3. "Abortive" form with its characteristic absence of anuria phase, early development of polyuria, minor and short-term hyperazotemia, favorable course and rapid recovery of nitrogen-excreting and concentration (within 1-1.5 months) kidney functions.
4. "Focal" form, in which the clinical symptoms of SPE are poorly expressed, erased, changes in urine are minimal and unstable, hyperazotemia is either absent or insignificant and quickly transient. For this form, acutely occurring polyuria with hypostenuria, rapid (within a month) restoration of the concentration function of the kidneys and the disappearance of pathological changes in the urine are more characteristic. This is the lightest downstream and the most favorable outcome for SPE. In outpatient settings, it usually passes as an "infectious-toxic kidney".

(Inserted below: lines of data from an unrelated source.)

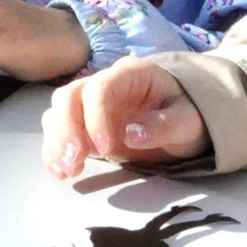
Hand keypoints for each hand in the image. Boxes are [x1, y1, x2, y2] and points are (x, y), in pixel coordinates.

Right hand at [41, 55, 208, 177]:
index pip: (101, 88)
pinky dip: (56, 150)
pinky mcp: (86, 125)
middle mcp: (105, 83)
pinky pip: (61, 131)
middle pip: (70, 96)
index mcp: (131, 74)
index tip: (106, 149)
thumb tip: (132, 134)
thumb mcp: (188, 121)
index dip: (97, 117)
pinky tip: (64, 172)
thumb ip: (164, 125)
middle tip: (73, 160)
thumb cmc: (190, 114)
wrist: (186, 119)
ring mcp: (92, 104)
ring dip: (57, 141)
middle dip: (66, 129)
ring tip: (65, 171)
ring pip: (60, 112)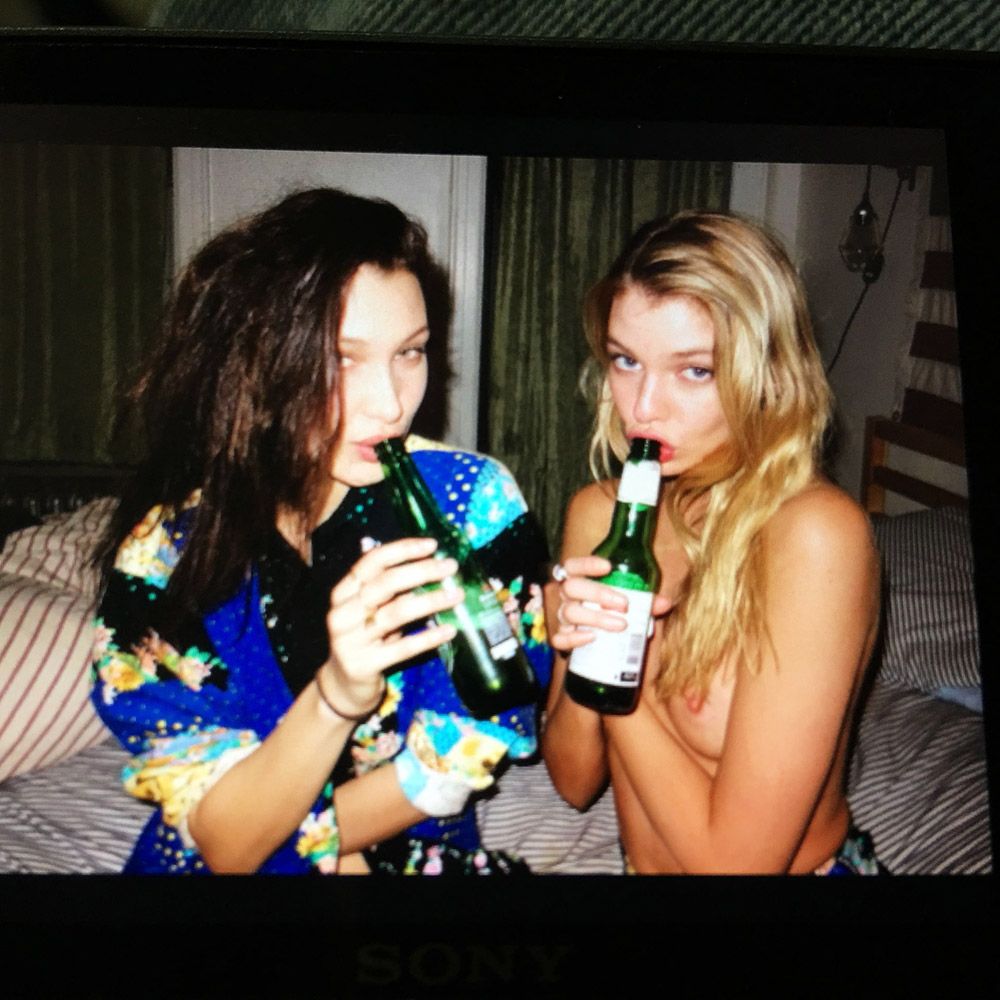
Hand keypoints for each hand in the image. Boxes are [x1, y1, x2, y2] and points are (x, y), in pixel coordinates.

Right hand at [318, 537, 462, 715]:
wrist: (343, 684)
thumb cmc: (365, 638)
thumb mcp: (371, 609)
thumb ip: (390, 587)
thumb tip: (429, 560)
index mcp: (343, 592)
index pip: (372, 562)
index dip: (403, 550)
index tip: (432, 545)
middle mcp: (342, 613)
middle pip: (385, 584)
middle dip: (422, 571)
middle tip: (451, 567)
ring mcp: (350, 640)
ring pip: (396, 613)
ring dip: (430, 601)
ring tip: (456, 595)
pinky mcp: (364, 665)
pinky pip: (402, 648)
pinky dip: (428, 638)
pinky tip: (449, 630)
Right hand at [548, 555, 670, 654]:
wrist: (598, 637)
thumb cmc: (612, 609)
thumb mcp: (629, 600)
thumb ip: (645, 600)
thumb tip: (665, 603)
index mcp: (579, 579)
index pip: (573, 565)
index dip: (586, 564)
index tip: (608, 567)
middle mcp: (567, 596)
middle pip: (571, 587)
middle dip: (598, 594)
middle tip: (624, 604)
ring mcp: (563, 616)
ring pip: (569, 612)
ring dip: (595, 618)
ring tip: (620, 625)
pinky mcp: (562, 637)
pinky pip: (560, 638)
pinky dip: (574, 638)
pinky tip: (592, 638)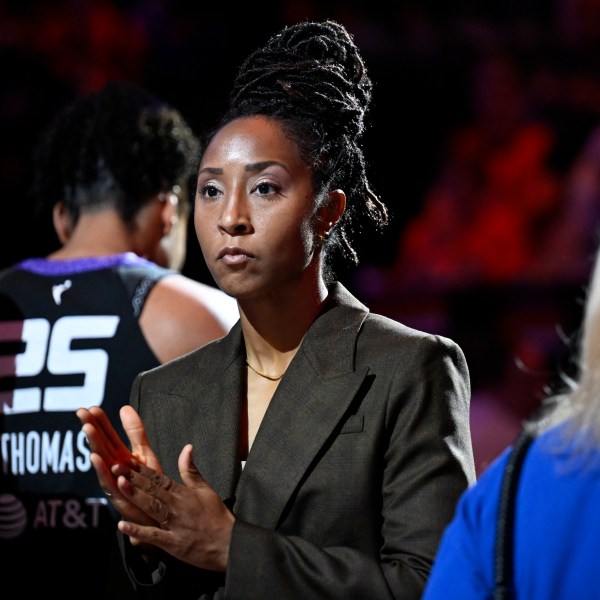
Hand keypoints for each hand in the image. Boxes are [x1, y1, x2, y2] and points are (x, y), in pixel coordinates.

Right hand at [76, 405, 161, 528]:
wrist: (159, 514)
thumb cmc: (150, 484)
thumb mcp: (144, 453)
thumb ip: (135, 432)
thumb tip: (124, 407)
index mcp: (120, 457)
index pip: (107, 436)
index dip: (99, 422)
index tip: (90, 407)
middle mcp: (113, 469)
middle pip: (100, 446)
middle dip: (91, 429)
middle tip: (81, 412)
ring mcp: (114, 483)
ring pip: (101, 462)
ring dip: (94, 446)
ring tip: (88, 429)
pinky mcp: (120, 497)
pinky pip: (109, 483)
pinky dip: (102, 471)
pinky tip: (97, 459)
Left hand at [114, 443, 234, 571]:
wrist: (229, 542)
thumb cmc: (216, 515)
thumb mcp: (205, 489)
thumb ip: (191, 470)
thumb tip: (187, 447)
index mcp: (183, 493)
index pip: (159, 478)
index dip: (142, 469)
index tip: (126, 460)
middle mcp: (176, 506)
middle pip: (152, 490)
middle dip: (133, 478)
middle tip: (116, 466)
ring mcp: (174, 524)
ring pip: (151, 507)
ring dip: (135, 496)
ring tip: (119, 485)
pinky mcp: (173, 543)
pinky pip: (153, 536)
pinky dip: (138, 531)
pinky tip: (123, 525)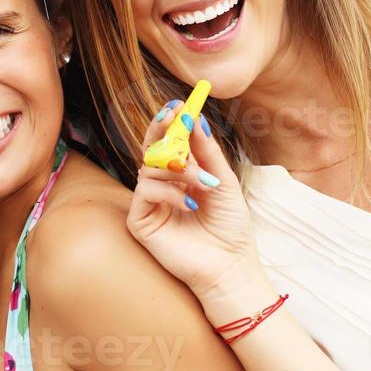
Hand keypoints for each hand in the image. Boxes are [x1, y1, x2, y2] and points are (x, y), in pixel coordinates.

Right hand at [127, 103, 262, 299]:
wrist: (229, 266)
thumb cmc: (230, 227)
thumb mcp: (223, 182)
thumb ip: (207, 152)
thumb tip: (196, 118)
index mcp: (180, 176)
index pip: (167, 143)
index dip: (169, 123)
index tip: (178, 104)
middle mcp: (161, 186)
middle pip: (150, 149)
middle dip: (162, 130)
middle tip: (173, 116)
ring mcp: (149, 203)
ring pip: (149, 168)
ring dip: (178, 169)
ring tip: (203, 183)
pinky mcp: (140, 221)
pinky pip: (144, 192)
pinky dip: (168, 192)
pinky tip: (189, 204)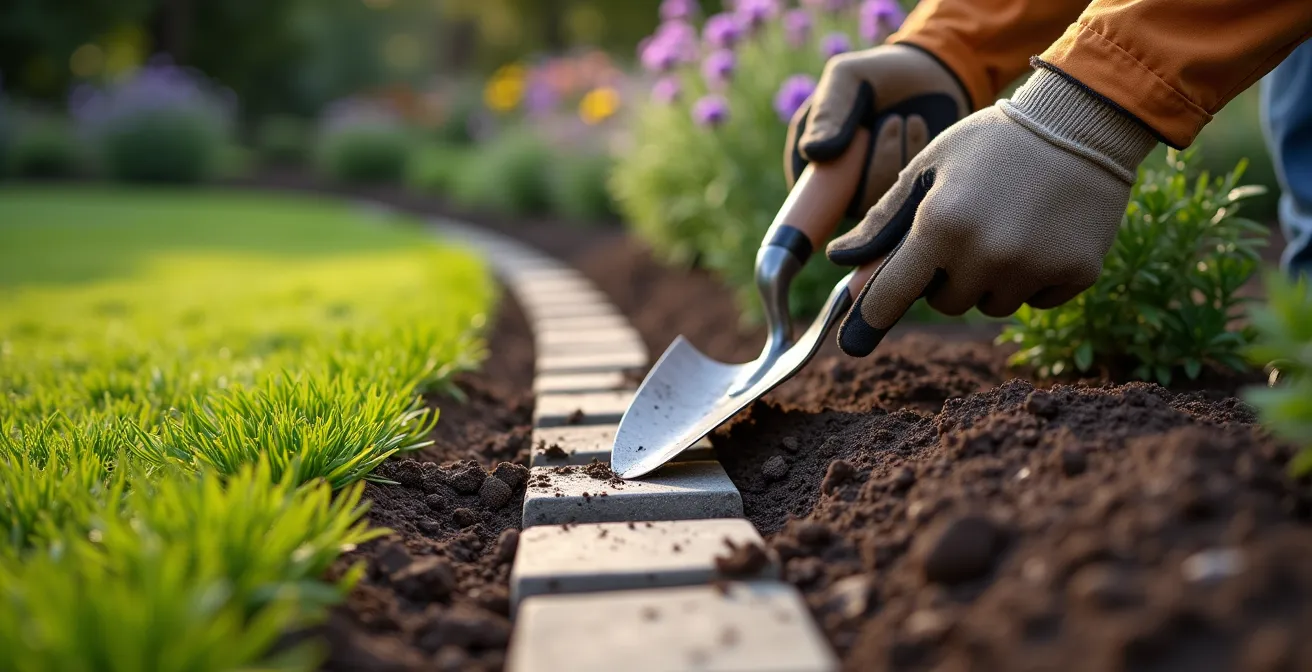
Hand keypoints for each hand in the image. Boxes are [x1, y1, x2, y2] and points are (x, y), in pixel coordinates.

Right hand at [785, 44, 969, 217]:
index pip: (811, 193)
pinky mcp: (904, 187)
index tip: (859, 144)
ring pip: (883, 197)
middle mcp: (841, 180)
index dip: (829, 184)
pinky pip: (908, 190)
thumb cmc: (877, 72)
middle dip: (877, 165)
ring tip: (903, 119)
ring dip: (897, 157)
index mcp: (814, 157)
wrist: (926, 70)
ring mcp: (874, 187)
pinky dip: (914, 156)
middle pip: (852, 201)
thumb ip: (828, 111)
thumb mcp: (846, 78)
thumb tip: (813, 153)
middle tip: (892, 121)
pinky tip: (916, 125)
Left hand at [827, 69, 1159, 356]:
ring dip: (991, 278)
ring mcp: (1034, 266)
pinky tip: (1044, 232)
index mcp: (941, 224)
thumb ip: (883, 219)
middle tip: (969, 229)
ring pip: (991, 304)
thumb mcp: (929, 166)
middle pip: (946, 302)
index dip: (872, 319)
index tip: (853, 344)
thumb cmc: (992, 141)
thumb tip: (840, 260)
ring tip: (1008, 225)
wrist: (1084, 120)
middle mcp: (986, 253)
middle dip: (947, 276)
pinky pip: (1036, 299)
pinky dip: (1035, 277)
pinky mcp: (1077, 272)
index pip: (894, 294)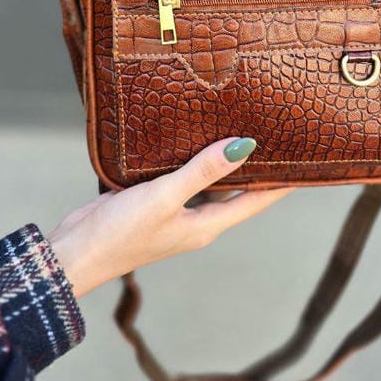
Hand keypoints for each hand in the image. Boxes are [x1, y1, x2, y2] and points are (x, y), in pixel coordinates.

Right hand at [48, 137, 292, 298]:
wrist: (74, 253)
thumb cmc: (121, 234)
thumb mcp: (165, 198)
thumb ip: (201, 171)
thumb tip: (244, 147)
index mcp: (207, 225)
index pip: (256, 201)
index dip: (283, 184)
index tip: (307, 163)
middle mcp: (196, 219)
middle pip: (236, 189)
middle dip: (256, 167)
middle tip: (277, 135)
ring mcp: (174, 211)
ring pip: (208, 181)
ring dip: (222, 160)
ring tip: (242, 127)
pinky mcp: (152, 201)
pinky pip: (181, 176)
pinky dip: (192, 158)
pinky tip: (193, 136)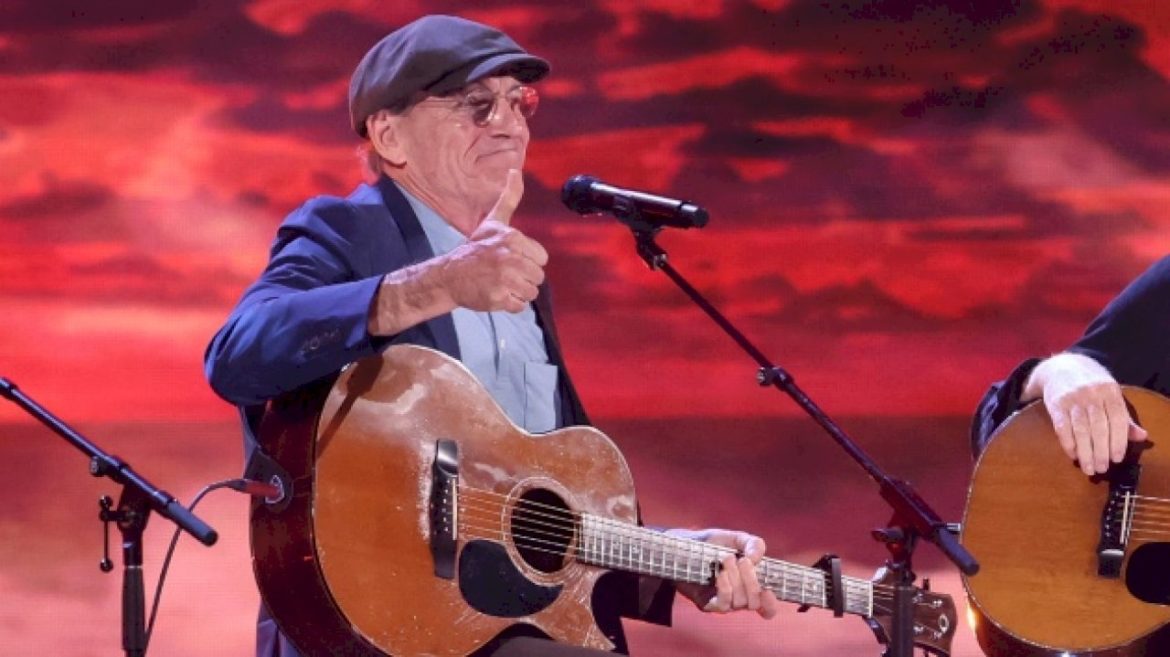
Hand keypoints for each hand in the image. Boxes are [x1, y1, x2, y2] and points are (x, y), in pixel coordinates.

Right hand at [440, 169, 547, 312]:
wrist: (450, 275)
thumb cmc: (475, 248)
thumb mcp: (493, 221)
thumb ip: (509, 197)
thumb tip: (517, 170)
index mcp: (513, 239)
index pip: (542, 258)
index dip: (528, 261)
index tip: (510, 258)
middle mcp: (510, 258)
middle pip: (538, 276)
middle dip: (523, 277)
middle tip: (504, 273)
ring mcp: (504, 280)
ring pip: (531, 292)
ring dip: (518, 291)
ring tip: (501, 283)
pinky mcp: (498, 299)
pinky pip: (519, 306)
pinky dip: (510, 304)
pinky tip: (497, 294)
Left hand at [665, 528, 778, 619]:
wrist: (683, 545)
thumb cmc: (711, 543)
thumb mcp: (734, 538)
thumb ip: (752, 543)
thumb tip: (757, 557)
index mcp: (749, 584)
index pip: (766, 607)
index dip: (771, 604)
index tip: (768, 590)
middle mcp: (738, 597)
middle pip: (755, 602)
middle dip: (752, 581)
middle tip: (742, 560)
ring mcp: (723, 602)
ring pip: (740, 603)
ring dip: (737, 580)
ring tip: (726, 559)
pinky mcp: (708, 604)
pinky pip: (723, 605)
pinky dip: (725, 589)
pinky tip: (720, 575)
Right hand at [1024, 352, 1147, 474]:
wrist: (1062, 366)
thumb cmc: (1092, 385)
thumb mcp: (1111, 395)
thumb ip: (1124, 417)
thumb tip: (1141, 436)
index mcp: (1110, 391)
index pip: (1117, 419)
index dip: (1118, 441)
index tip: (1116, 459)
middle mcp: (1091, 393)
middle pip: (1098, 427)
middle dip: (1100, 451)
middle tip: (1101, 469)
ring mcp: (1072, 398)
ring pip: (1080, 430)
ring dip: (1085, 452)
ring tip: (1089, 468)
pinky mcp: (1055, 404)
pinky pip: (1062, 427)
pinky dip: (1068, 443)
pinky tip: (1073, 455)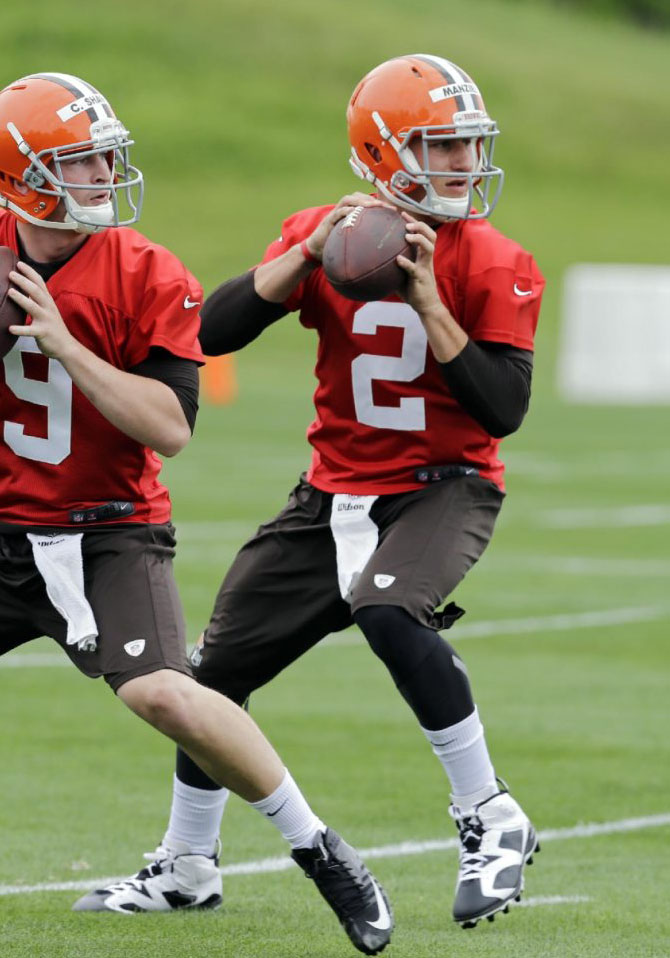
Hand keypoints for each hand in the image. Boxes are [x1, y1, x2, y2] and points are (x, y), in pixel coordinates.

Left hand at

With SPE, the prognosis is most often favorable. Usually, the disappearance of the main clinical and laboratory symptoms of the disease occurs in the first 2-4 weeks from its onset. During this period, the indices of urine and peripheral blood are normalized, the normal level of urea and creatinine in the blood is restored, polyuria with hypostenuria persists much longer (sometimes up to 2-3 months or more). Only in rare cases, with a very severe course of SPI with severe symptoms of acute renal failure, an unfavorable outcome is possible. Sometimes SPE can acquire a chronic course, mainly with its late diagnosis and improper treatment, non-compliance by patients with medical recommendations.